I think your concerns are definitely warranted @EndME . I've gotten to learn under several machine learning experts over the past few years and the thing they drill into me is that the test set cannot be used for picking the best model. If you do that, it's basically just using it as another cross validation rather than an actual test set. Any time I had to choose between models, it was always done based on cross validation in the training cohort--the test set doesn't even get touched until we know which model we're moving forward with for downstream analysis. [Edit: and, frankly, that's why my current PI prefers unsupervised models over anything else if there's a chance they'll turn up a relevant signal]

I also am generally quite skeptical about using big data models for ME/CFS diagnosis. The primary and most useful purpose of big data fishing expeditions is to pick out patterns with potential biological relevance that we didn't know to look for. That's why all my projects are collaborations with clinicians and specialized biologists--I find the patterns, I theorize about what it could mean, they tell me whether that makes sense or whether there's something I missed, and then it's up to them to validate the phenomenon directly.

I truly don't think we're ever going to get a good diagnostic marker this way. Sure, it can discriminate between ME/CFS and healthy controls, but it's probably going to get very hairy once you start throwing in any other diagnosis encountered in a clinical setting. If you're searching for a biomarker, it needs to be a biomarker of the illness, not a set of hundreds of genes that are different in ME/CFS compared to a selected group of controls driven by an unknown biological process.
 
If anyone has paywall access, I'd love to see which specific markers they determined to be "plasmacytoid dendritic, monocyte, and T cell–derived"
First time poster here! I do have paywall access through an institution but I'm not familiar with most of the terminology so apologies if this isn't the correct response but this is what I can quote from the full paper.
Using this approach, we identified six cell types that differed significantly between cases and controls (P-adj < 0.05, Fig. 3C ). In order of significance, these included plasmacytoid dendritic cells (pDCs), monocytes ( Fig. 3B ; cluster 26), naïve CD8+ T cells, T cells ( Fig. 3B ; cluster 16), mucosal-associated invariant T
(MAIT) cells, and platelets ( Fig. 3D ). To understand deconvolution differences by sex, we first analyzed only female subjects (n = 126) and identified six cell types with significant differential abundance ( Fig. 3E ). While statistical comparisons between female and male ME/CFS cases remained challenging due to sample
size, we identified some cell types with patterns that suggested potential sex-based differences in immune responses. For instance, we found effector/memory (E/M) CD8+ T cells ( Fig. 3B ; cluster 5) to be significantly elevated only in female cases versus controls and not significantly different when we included both sexes.

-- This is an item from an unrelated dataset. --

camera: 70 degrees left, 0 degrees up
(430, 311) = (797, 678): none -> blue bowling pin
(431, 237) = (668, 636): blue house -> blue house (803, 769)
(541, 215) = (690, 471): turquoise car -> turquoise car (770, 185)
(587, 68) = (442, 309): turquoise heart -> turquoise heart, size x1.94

Additionally, we saw classical monocytes as elevated in both female cases and controls compared to their male counterparts ( Fig. 3E ).

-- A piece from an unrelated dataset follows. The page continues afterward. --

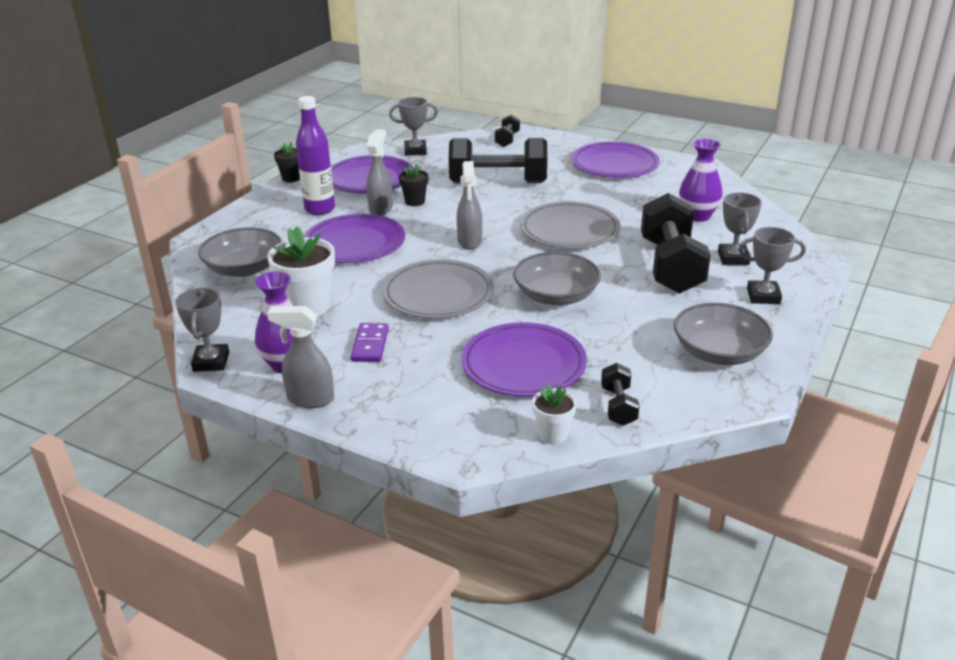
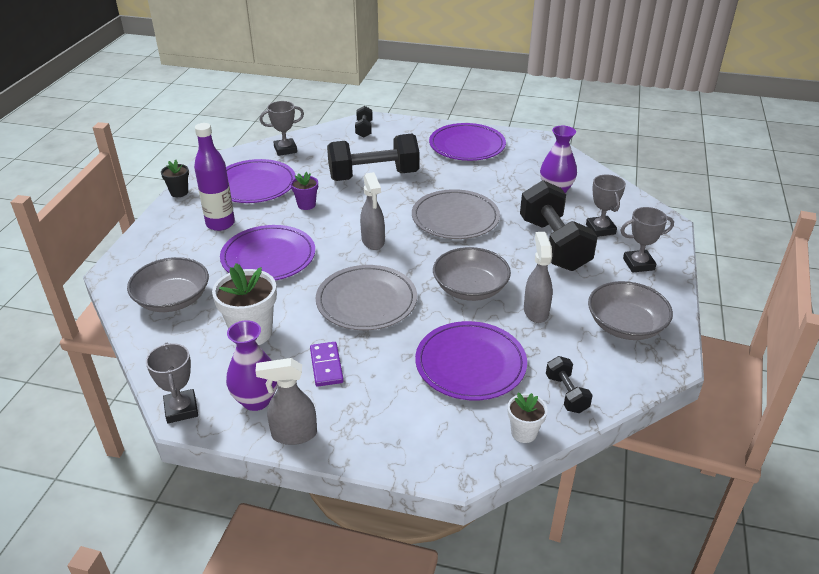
camera: 15 degrees left, 5 degrees up
(381, 208) = (278, 216): grey spray bottle -> grey spray bottle (535, 311)
(415, 201) = (306, 205): black flower pot -> purple flower pot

Among T cell subtypes, we found significant differences in naive CD8+ T cells, MAIT cells, and other T cell clusters. Naive CD8+T cells are essential for adaptive immunity, and their increased cfRNA contribution in cases, although unexpected as these are an unactivated and relatively stable cell type, may suggest altered Tcell homeostasis or impaired differentiation into effector and memory subsets. MAIT cells, which comprise a T cell subset involved in mucosal immunity and microbial defense, have been increasingly recognized for their role in chronic inflammatory diseases ( 11 ). We also observed an increased contribution of E/M CD8+ T cells in females with ME/CFS, suggesting potential sex-specific immune alterations. E/M CD8+ T cells play a crucial role in long-term immune surveillance and rapid responses to antigen re-exposure, and their elevation may indicate impaired resolution of inflammation and/or chronic immune activation in female cases.